#### YOUR GOAL
For this exercise, copy all the data exactly and include none of the pictures.

#### SUPPLIED MATERIAL
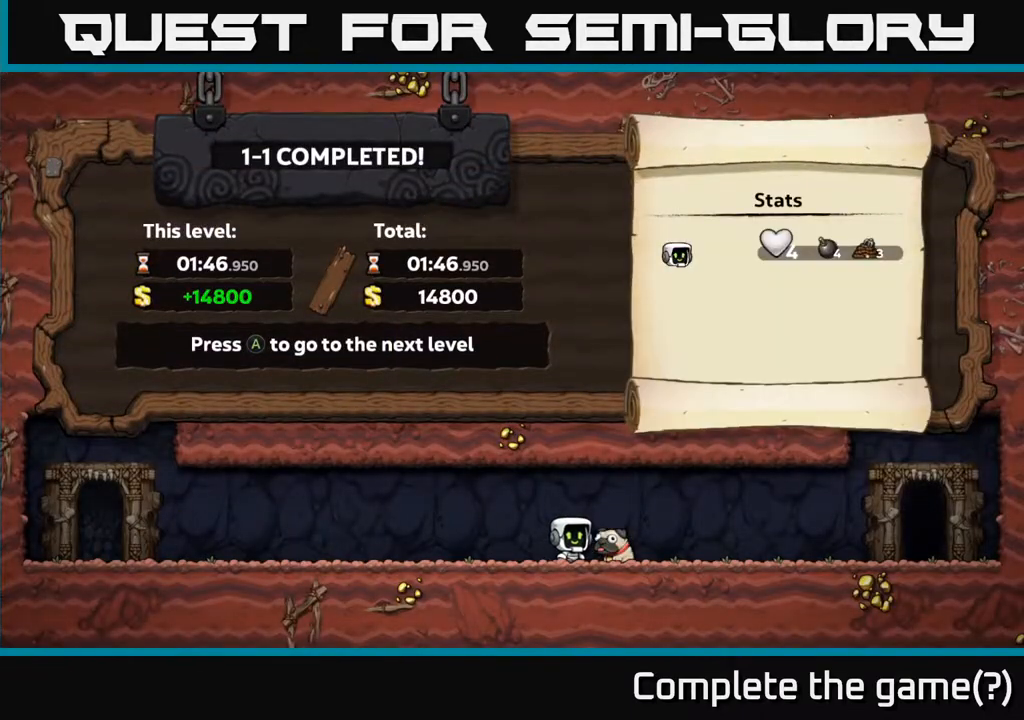
{"buttons": [], "left_stick": "center", "right_stick": "center", "events": [[183, "A", "down"], [367, "A", "up"]]}
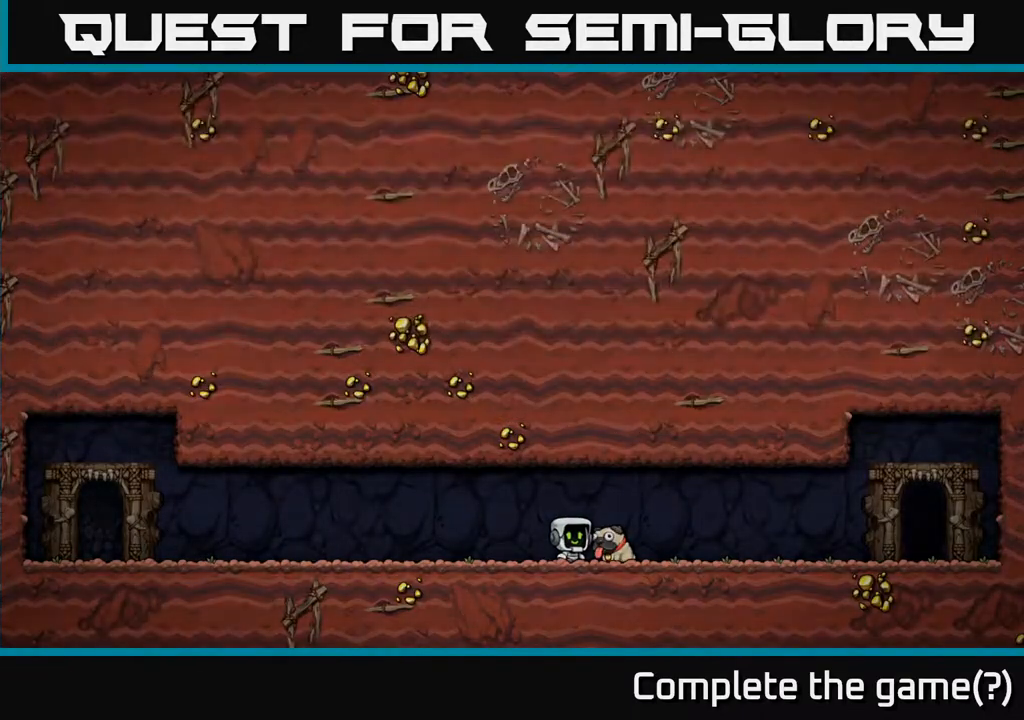
{"buttons": [], "left_stick": "center", "right_stick": "center", "events": []}
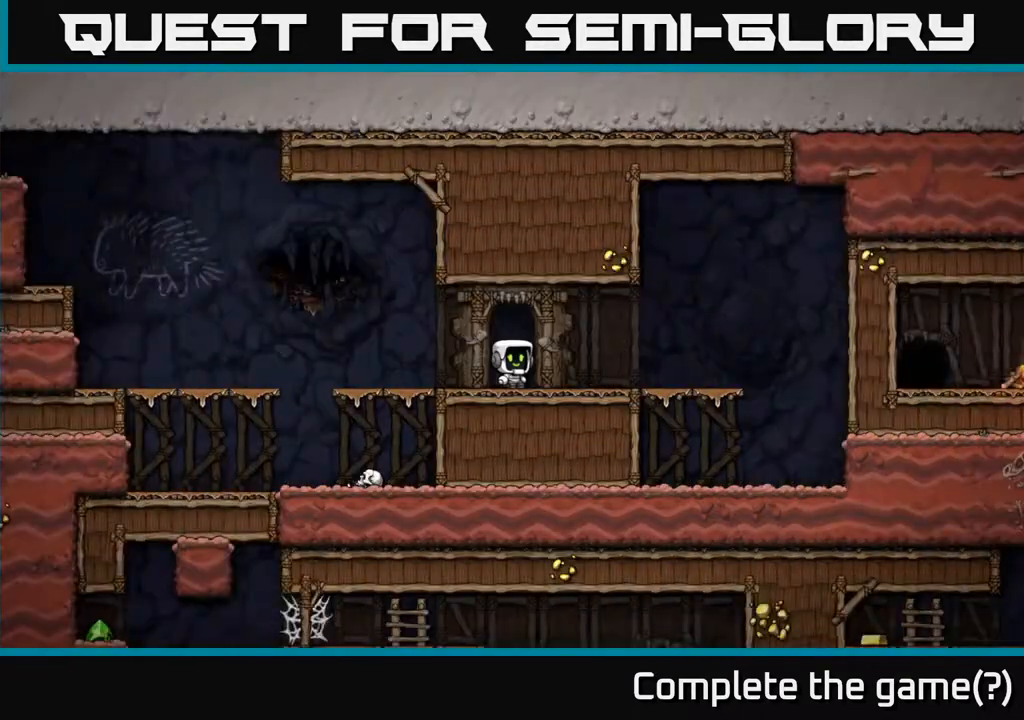
{"buttons": ["DPAD_LEFT"], "left_stick": "center", "right_stick": "center", "events": [[450, "DPAD_LEFT", "down"]]}
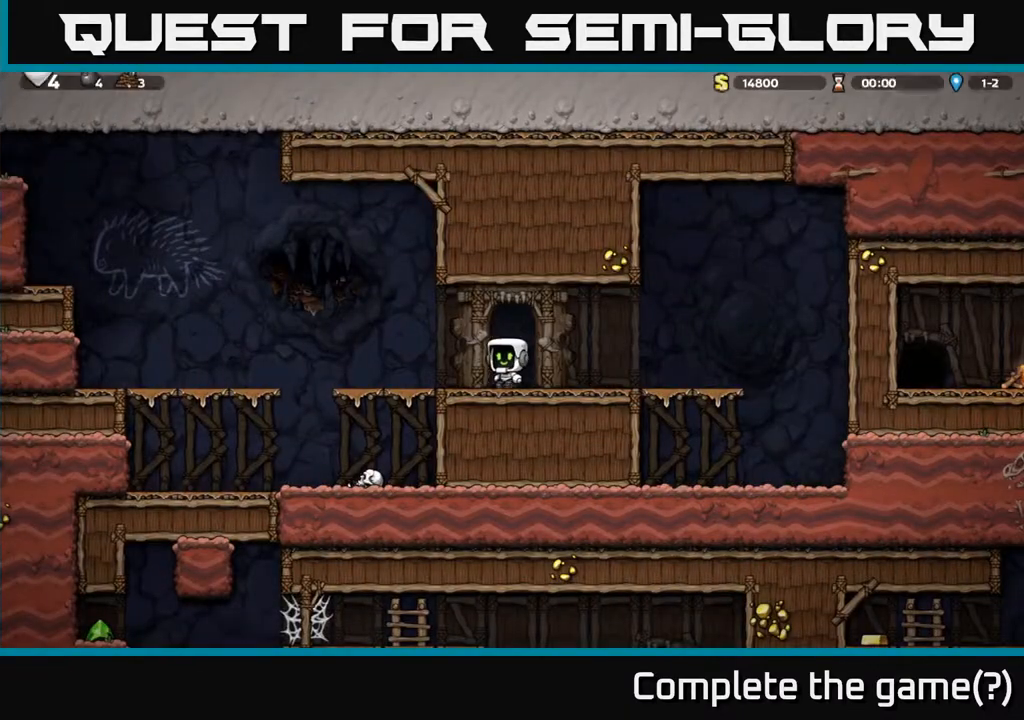
{"buttons": ["DPAD_RIGHT"], "left_stick": "center", "right_stick": "center", "events": [[183, "DPAD_LEFT", "up"], [200, "DPAD_RIGHT", "down"]]}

#### TASK OUTPUT
{"buttons": [], "left_stick": "center", "right_stick": "center", "events": [[183, "A", "down"], [367, "A", "up"]]}
{"buttons": [], "left_stick": "center", "right_stick": "center", "events": []}
{"buttons": ["DPAD_LEFT"], "left_stick": "center", "right_stick": "center", "events": [[450, "DPAD_LEFT", "down"]]}
{"buttons": ["DPAD_RIGHT"], "left_stick": "center", "right_stick": "center", "events": [[183, "DPAD_LEFT", "up"], [200, "DPAD_RIGHT", "down"]]}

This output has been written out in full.